Working data START

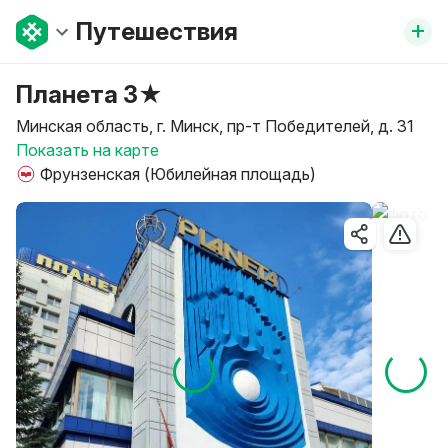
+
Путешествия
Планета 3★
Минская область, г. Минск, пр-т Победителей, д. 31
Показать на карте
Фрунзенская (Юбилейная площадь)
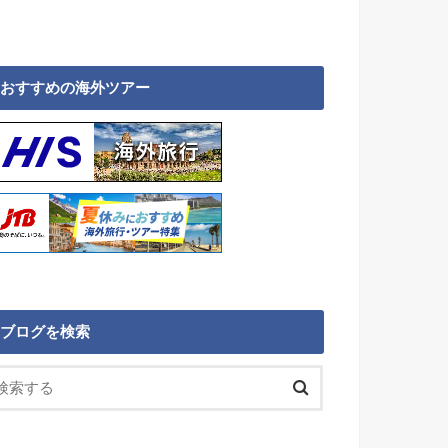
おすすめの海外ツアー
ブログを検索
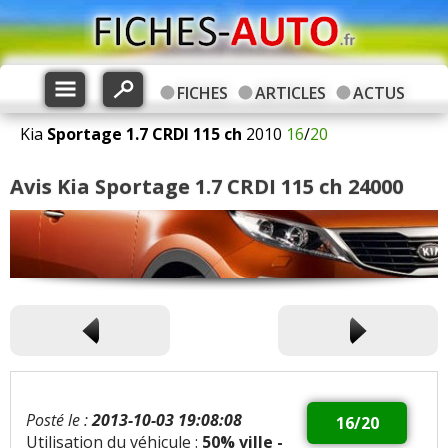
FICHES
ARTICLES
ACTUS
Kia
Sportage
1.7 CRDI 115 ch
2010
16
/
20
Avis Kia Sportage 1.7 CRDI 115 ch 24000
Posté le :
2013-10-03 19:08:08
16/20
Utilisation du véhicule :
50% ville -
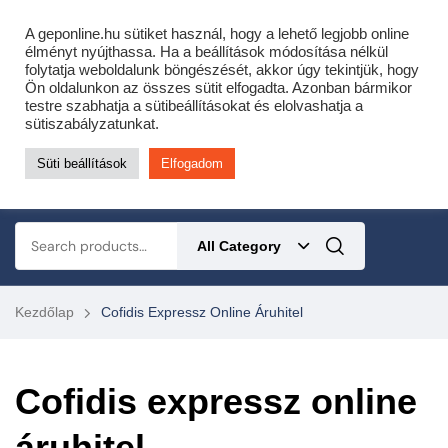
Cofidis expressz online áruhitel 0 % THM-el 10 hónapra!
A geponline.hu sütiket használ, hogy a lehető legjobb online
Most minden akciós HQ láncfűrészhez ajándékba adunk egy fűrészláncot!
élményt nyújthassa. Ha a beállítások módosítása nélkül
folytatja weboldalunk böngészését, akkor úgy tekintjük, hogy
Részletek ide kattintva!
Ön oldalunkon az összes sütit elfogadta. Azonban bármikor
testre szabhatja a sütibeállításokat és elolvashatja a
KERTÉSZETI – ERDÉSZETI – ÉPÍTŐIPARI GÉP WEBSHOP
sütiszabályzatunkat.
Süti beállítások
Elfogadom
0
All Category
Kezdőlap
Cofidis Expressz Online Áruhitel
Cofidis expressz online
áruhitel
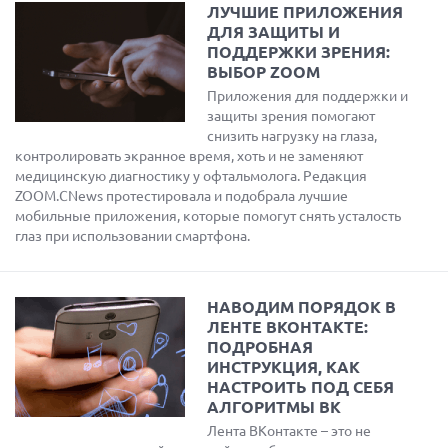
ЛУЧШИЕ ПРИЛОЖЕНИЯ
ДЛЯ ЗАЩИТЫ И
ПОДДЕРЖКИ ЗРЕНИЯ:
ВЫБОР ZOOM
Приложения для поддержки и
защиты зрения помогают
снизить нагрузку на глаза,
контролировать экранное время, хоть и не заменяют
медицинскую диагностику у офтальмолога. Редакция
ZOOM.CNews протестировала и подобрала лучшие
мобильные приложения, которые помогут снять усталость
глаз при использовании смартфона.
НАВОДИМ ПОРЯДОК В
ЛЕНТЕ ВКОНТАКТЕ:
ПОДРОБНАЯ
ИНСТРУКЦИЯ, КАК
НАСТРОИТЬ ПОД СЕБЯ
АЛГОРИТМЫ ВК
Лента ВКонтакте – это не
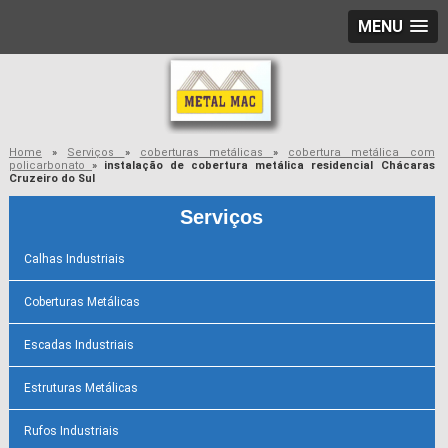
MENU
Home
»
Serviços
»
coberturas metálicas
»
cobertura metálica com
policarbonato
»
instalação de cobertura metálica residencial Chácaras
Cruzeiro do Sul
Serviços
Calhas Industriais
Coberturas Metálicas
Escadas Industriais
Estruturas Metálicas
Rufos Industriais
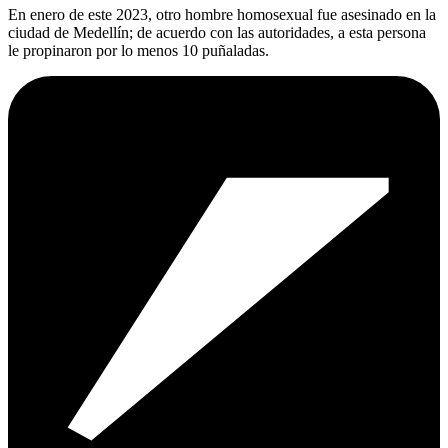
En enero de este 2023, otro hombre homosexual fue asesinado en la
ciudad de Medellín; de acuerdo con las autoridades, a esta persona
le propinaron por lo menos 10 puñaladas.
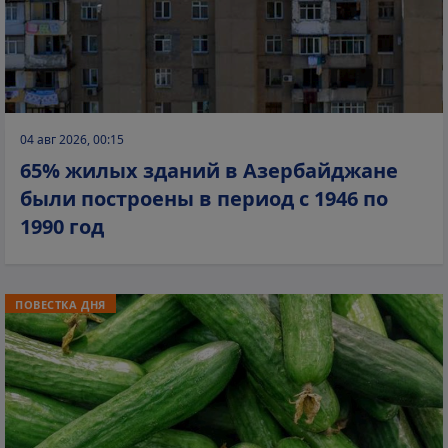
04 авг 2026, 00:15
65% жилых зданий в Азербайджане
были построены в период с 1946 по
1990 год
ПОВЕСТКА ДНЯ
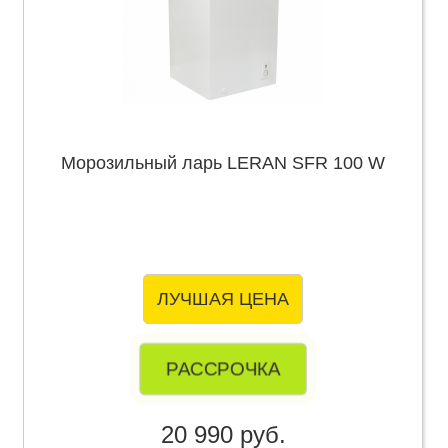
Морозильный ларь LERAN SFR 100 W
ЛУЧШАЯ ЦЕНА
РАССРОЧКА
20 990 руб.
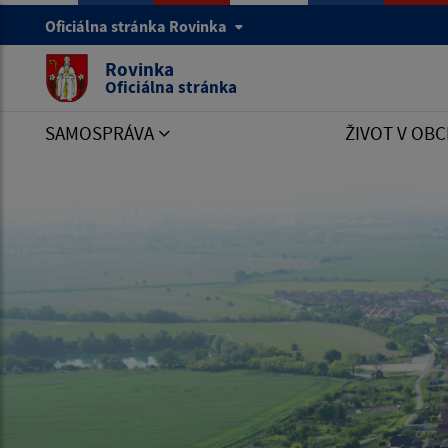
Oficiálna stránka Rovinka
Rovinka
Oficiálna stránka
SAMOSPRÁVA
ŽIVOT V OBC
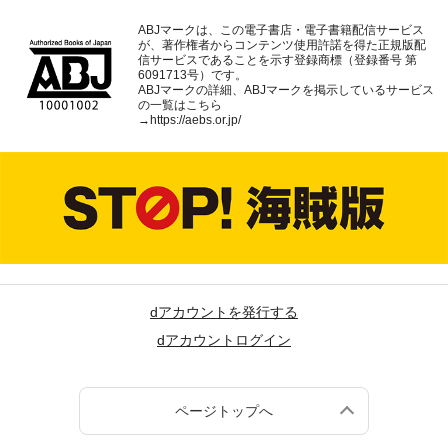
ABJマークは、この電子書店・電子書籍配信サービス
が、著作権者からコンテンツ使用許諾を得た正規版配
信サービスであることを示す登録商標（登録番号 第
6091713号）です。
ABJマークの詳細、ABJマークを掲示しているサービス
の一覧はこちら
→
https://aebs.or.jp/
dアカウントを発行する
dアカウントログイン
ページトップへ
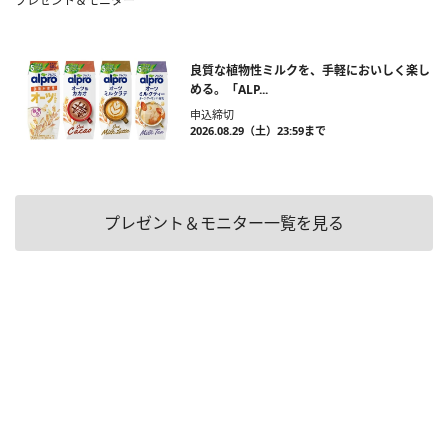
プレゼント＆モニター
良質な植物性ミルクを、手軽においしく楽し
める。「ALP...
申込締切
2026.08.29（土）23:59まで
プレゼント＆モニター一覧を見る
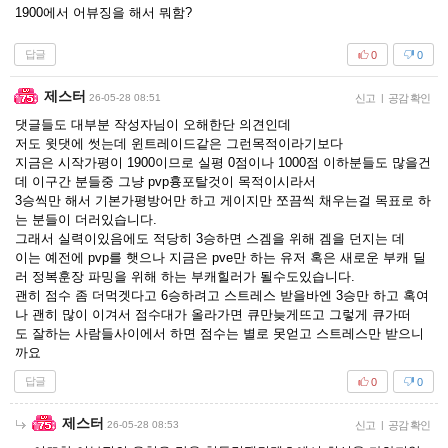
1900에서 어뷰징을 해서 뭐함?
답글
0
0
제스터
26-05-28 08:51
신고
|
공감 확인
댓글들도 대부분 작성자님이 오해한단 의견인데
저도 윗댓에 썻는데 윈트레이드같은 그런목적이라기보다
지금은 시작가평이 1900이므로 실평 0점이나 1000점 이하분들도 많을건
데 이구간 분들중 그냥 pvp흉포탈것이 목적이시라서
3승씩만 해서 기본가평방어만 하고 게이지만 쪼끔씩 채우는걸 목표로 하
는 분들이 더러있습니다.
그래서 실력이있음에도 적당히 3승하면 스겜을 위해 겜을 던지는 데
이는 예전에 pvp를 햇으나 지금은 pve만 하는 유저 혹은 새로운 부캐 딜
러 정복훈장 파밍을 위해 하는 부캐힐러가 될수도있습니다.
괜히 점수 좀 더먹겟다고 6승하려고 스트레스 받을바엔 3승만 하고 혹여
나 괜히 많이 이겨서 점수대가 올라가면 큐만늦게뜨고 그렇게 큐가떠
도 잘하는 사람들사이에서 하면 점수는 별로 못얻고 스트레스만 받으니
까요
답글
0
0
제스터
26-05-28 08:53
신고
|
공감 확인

Working data END

◆ Exercise ◆
Transcribe the records word for word and include no pictures.

◆ Task answer ◆
+
Путешествия
Планета 3★
Минская область, г. Минск, пр-т Победителей, д. 31
Показать на карте
Фрунзенская (Юбилейная площадь)
おすすめの海外ツアー
ブログを検索
FICHES
ARTICLES
ACTUS
Kia
Sportage
1.7 CRDI 115 ch
2010
16
/
20
Avis Kia Sportage 1.7 CRDI 115 ch 24000
Posté le :
2013-10-03 19:08:08
16/20
Utilisation du véhicule :
50% ville -
Cofidis expressz online áruhitel 0 % THM-el 10 hónapra!
A geponline.hu sütiket használ, hogy a lehető legjobb online
Most minden akciós HQ láncfűrészhez ajándékba adunk egy fűrészláncot!
élményt nyújthassa. Ha a beállítások módosítása nélkül
folytatja weboldalunk böngészését, akkor úgy tekintjük, hogy
Részletek ide kattintva!
Ön oldalunkon az összes sütit elfogadta. Azonban bármikor
testre szabhatja a sütibeállításokat és elolvashatja a
KERTÉSZETI – ERDÉSZETI – ÉPÍTŐIPARI GÉP WEBSHOP
sütiszabályzatunkat.
Süti beállítások
Elfogadom
0
All Category
Kezdőlap
Cofidis Expressz Online Áruhitel
Cofidis expressz online
áruhitel
ЛУЧШИЕ ПРИЛОЖЕНИЯ
ДЛЯ ЗАЩИТЫ И
ПОДДЕРЖКИ ЗРЕНИЯ:
ВЫБОР ZOOM
Приложения для поддержки и
защиты зрения помогают
снизить нагрузку на глаза,
контролировать экранное время, хоть и не заменяют
медицинскую диагностику у офтальмолога. Редакция
ZOOM.CNews протестировала и подобрала лучшие
мобильные приложения, которые помогут снять усталость
глаз при использовании смартфона.
НАВОДИМ ПОРЯДОК В
ЛЕНТЕ ВКОНТАКТЕ:
ПОДРОБНАЯ
ИНСТРУКЦИЯ, КАК
НАСТРОИТЬ ПОД СЕБЯ
АЛГОРИТМЫ ВК
Лента ВКонтакте – это не
MENU
Home
»
Serviços
»
coberturas metálicas
»
cobertura metálica com
policarbonato
»
instalação de cobertura metálica residencial Chácaras
Cruzeiro do Sul
Serviços
Calhas Industriais
Coberturas Metálicas
Escadas Industriais
Estruturas Metálicas
Rufos Industriais
En enero de este 2023, otro hombre homosexual fue asesinado en la
ciudad de Medellín; de acuerdo con las autoridades, a esta persona
le propinaron por lo menos 10 puñaladas.
04 авг 2026, 00:15
65% жилых зданий в Азербайджане
были построены в период с 1946 по
1990 год
ПОВЕСТКА ДНЯ
Морозильный ларь LERAN SFR 100 W
ЛУЧШАЯ ЦЕНА
РАССРОЧКА
20 990 руб.
Oficiálna stránka Rovinka
Rovinka
Oficiálna stránka
SAMOSPRÁVA
ŽIVOT V OBC
ABJマークは、この電子書店・電子書籍配信サービス
が、著作権者からコンテンツ使用許諾を得た正規版配
信サービスであることを示す登録商標（登録番号 第
6091713号）です。
ABJマークの詳細、ABJマークを掲示しているサービス
の一覧はこちら
→
https://aebs.or.jp/
dアカウントを発行する
dアカウントログイン
ページトップへ
プレゼント＆モニター
良質な植物性ミルクを、手軽においしく楽し
める。「ALP...
申込締切
2026.08.29（土）23:59まで
プレゼント＆モニター一覧を見る
1900에서 어뷰징을 해서 뭐함?
답글
0
0
제스터
26-05-28 08:51
신고
|
공감 확인
댓글들도 대부분 작성자님이 오해한단 의견인데
저도 윗댓에 썻는데 윈트레이드같은 그런목적이라기보다
지금은 시작가평이 1900이므로 실평 0점이나 1000점 이하분들도 많을건
데 이구간 분들중 그냥 pvp흉포탈것이 목적이시라서
3승씩만 해서 기본가평방어만 하고 게이지만 쪼끔씩 채우는걸 목표로 하
는 분들이 더러있습니다.
그래서 실력이있음에도 적당히 3승하면 스겜을 위해 겜을 던지는 데
이는 예전에 pvp를 햇으나 지금은 pve만 하는 유저 혹은 새로운 부캐 딜
러 정복훈장 파밍을 위해 하는 부캐힐러가 될수도있습니다.
괜히 점수 좀 더먹겟다고 6승하려고 스트레스 받을바엔 3승만 하고 혹여
나 괜히 많이 이겨서 점수대가 올라가면 큐만늦게뜨고 그렇게 큐가떠
도 잘하는 사람들사이에서 하면 점수는 별로 못얻고 스트레스만 받으니
까요
답글
0
0
제스터
26-05-28 08:53
신고
|
공감 확인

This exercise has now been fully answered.